Sources confirmed that the girl, who serves coffee to “literally thousands” of students every weeknight, is now being romantically pursued by every member of the campus community, without exception. Every person on campus has reported that when they eventually get the courage to ask her out, “she will absolutely say yes.”
“Sure, she smiles at all of the customers, and sometimes even asks what they’re working on at two in the morning,” said LSA Junior Robert Cooper, “But when she rings me up at the register and proceeds to ask for my Mcard, I can tell she’s envisioning us spending our lives together, just like I am.”
“And don’t get me started on the way she always asks ‘are you a student?’ before I pay,” Cooper continued. “Of course she knows I’m a student. She’s such a jokester. Isn’t she great?”
Sophomore Billy Weissman expressed similar feelings. “She knows me so well. When she sees me waiting on line and we make eye contact, I know she’s thinking, ‘he’s going to get a medium mocha and a banana, as always.’ We’re that close. All she needs is my name, and I’m in.”
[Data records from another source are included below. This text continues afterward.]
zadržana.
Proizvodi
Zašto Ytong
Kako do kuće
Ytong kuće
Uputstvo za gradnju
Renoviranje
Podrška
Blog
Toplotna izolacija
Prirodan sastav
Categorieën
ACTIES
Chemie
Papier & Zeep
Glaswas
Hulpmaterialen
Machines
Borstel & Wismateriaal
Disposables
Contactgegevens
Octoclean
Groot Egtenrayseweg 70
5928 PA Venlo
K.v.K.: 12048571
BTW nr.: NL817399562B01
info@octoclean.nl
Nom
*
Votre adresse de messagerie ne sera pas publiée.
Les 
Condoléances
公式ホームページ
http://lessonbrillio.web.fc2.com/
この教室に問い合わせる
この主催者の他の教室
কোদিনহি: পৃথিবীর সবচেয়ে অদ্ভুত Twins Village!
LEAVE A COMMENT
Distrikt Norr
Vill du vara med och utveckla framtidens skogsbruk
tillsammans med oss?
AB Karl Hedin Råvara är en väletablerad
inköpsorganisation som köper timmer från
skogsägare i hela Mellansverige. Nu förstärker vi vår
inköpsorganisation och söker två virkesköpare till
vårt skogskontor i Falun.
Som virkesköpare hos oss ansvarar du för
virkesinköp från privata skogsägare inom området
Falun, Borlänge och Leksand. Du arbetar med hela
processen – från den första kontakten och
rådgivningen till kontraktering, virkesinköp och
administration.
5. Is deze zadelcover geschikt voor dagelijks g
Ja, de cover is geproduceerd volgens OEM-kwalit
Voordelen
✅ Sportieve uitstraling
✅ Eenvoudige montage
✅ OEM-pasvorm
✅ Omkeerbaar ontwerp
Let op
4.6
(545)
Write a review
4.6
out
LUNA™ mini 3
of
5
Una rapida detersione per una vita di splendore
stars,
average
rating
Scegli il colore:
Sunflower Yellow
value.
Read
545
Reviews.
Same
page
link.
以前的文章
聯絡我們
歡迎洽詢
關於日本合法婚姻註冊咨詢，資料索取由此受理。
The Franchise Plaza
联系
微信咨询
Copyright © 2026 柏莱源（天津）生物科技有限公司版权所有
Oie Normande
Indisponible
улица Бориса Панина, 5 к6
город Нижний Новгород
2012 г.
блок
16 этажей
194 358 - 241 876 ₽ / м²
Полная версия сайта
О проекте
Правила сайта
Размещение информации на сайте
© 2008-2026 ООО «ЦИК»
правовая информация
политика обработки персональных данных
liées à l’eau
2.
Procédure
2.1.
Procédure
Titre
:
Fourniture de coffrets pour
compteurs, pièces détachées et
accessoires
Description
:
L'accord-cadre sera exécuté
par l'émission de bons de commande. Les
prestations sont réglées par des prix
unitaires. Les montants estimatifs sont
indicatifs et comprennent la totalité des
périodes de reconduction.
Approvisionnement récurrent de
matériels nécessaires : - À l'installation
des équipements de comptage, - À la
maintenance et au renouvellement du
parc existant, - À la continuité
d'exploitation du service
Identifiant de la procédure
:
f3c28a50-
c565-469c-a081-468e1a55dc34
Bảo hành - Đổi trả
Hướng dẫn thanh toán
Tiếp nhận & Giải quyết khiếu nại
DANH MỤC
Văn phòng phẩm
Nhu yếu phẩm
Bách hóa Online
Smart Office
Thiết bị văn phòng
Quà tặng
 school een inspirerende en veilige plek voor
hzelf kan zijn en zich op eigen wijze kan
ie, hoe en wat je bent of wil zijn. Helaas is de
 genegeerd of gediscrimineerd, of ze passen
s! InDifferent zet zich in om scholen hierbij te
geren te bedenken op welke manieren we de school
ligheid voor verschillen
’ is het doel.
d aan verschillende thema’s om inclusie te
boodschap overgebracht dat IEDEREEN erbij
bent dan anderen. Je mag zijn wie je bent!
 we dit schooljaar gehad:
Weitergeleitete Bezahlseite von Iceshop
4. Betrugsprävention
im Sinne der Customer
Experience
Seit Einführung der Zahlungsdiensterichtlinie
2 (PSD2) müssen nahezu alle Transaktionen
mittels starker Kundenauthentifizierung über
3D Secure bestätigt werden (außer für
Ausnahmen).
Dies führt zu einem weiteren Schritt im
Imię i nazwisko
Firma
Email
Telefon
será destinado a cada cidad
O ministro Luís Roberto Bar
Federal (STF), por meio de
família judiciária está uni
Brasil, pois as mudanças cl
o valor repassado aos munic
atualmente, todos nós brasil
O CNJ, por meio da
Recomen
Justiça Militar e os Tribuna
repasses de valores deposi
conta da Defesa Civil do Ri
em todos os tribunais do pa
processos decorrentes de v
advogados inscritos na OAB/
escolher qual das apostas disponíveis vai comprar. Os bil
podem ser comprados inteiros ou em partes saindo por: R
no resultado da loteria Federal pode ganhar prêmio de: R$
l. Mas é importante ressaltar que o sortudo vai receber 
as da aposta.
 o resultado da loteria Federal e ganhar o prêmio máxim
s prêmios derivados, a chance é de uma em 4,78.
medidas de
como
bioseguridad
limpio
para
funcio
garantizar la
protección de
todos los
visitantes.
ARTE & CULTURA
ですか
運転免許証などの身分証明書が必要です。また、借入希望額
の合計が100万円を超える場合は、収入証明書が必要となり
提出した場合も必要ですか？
Despite the vast number of students on campus who are smitten by her, the girl is reportedly not interested in any of her suitors. “Of course I can see how all the customers look at me,” she explained to reporters. “Even when I’m just sitting in class I can feel all of the eyes in the lecture hall staring at me, fantasizing about what kind of coffee they’re going to order, or what small talk they’re going to try later that evening. I’m just lucky I have a boyfriend who goes to a different school. If he went here and knew the amount of attention I get, I’d definitely have to find another job.”
At press time, those studying in the UGLi were considering taking a study break to get another muffin, but only if it’s her shift.